**TASK REQUIREMENTS**
Transcribe the text read from each page in the records below, keeping every line unchanged. Omit the pictures from your answer.

Records from a data source:

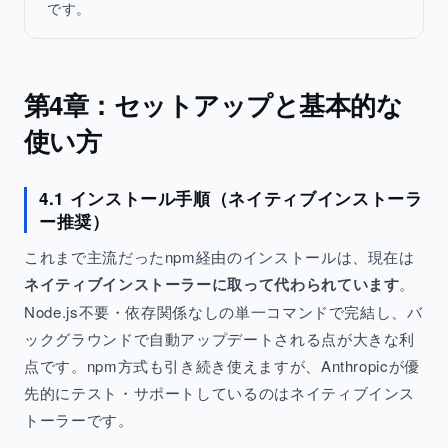
です。
第4章：セットアップと基本的な
使い方
4.1 インストール手順（ネイティブインストーラ
ー推奨）
これまで主流だったnpm経由のインストールは、現在は
ネイティブインストーラーに取って代わられています
。
Node.js不要・依存関係なしの単一コマンドで完結し、バ
ックグラウンドで自動アップデートされる点が大きな利
点です。npm方式も引き続き使えますが、Anthropicが優
先的にテスト・サポートしているのはネイティブインス
トーラーです。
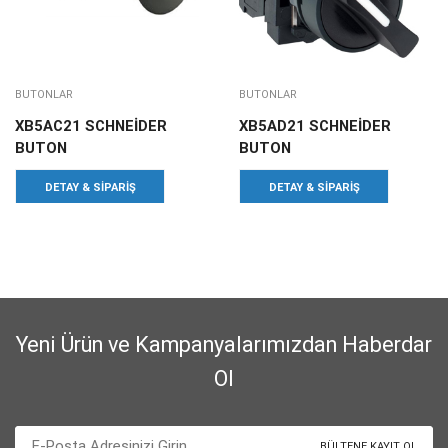
BUTONLAR
BUTONLAR
XB5AC21 SCHNEİDER
XB5AD21 SCHNEİDER
BUTON
BUTON
DETAY & SIPARIŞ
DETAY & SIPARIŞ
Yeni Ürün ve Kampanyalarımızdan Haberdar
Ol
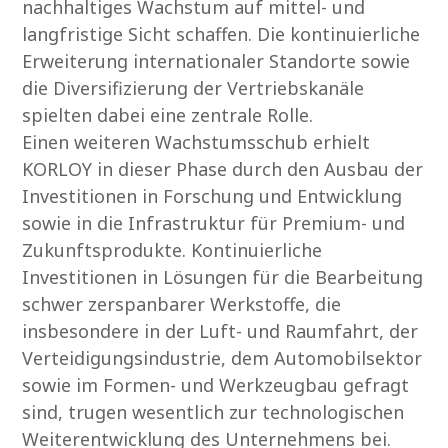
nachhaltiges Wachstum auf mittel- und
langfristige Sicht schaffen. Die kontinuierliche
Erweiterung internationaler Standorte sowie
die Diversifizierung der Vertriebskanäle
spielten dabei eine zentrale Rolle.
Einen weiteren Wachstumsschub erhielt
KORLOY in dieser Phase durch den Ausbau der
Investitionen in Forschung und Entwicklung
sowie in die Infrastruktur für Premium- und
Zukunftsprodukte. Kontinuierliche
Investitionen in Lösungen für die Bearbeitung
schwer zerspanbarer Werkstoffe, die
insbesondere in der Luft- und Raumfahrt, der
Verteidigungsindustrie, dem Automobilsektor
sowie im Formen- und Werkzeugbau gefragt
sind, trugen wesentlich zur technologischen
Weiterentwicklung des Unternehmens bei.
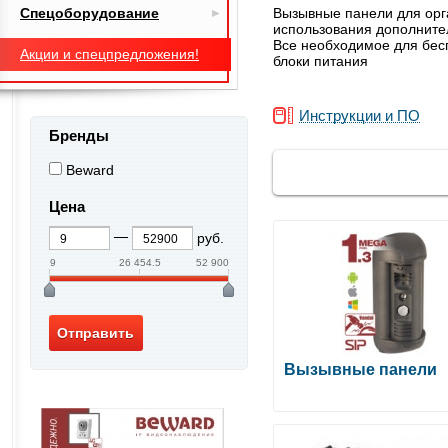
Спецоборудование
Вызывные панели для орг
использования дополните
Все необходимое для бес
Акции и спецпредложения!
блоки питания
Инструкции и ПО
Бренды
Beward
Цена
руб.
9
26 454.5
52 900
Вызывные панели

**SOLUTION TO THIS TASK**
です。
第4章：セットアップと基本的な
使い方
4.1 インストール手順（ネイティブインストーラ
ー推奨）
これまで主流だったnpm経由のインストールは、現在は
ネイティブインストーラーに取って代わられています
。
Node.js不要・依存関係なしの単一コマンドで完結し、バ
ックグラウンドで自動アップデートされる点が大きな利
点です。npm方式も引き続き使えますが、Anthropicが優
先的にテスト・サポートしているのはネイティブインス
トーラーです。
BUTONLAR
BUTONLAR
XB5AC21 SCHNEİDER
XB5AD21 SCHNEİDER
BUTON
BUTON
DETAY & SIPARIŞ
DETAY & SIPARIŞ
Yeni Ürün ve Kampanyalarımızdan Haberdar
Ol
nachhaltiges Wachstum auf mittel- und
langfristige Sicht schaffen. Die kontinuierliche
Erweiterung internationaler Standorte sowie
die Diversifizierung der Vertriebskanäle
spielten dabei eine zentrale Rolle.
Einen weiteren Wachstumsschub erhielt
KORLOY in dieser Phase durch den Ausbau der
Investitionen in Forschung und Entwicklung
sowie in die Infrastruktur für Premium- und
Zukunftsprodukte. Kontinuierliche
Investitionen in Lösungen für die Bearbeitung
schwer zerspanbarer Werkstoffe, die
insbesondere in der Luft- und Raumfahrt, der
Verteidigungsindustrie, dem Automobilsektor
sowie im Formen- und Werkzeugbau gefragt
sind, trugen wesentlich zur technologischen
Weiterentwicklung des Unternehmens bei.
Спецоборудование
Вызывные панели для орг
использования дополните
Все необходимое для бес
Акции и спецпредложения!
блоки питания
Инструкции и ПО
Бренды
Beward
Цена
руб.
9
26 454.5
52 900
Вызывные панели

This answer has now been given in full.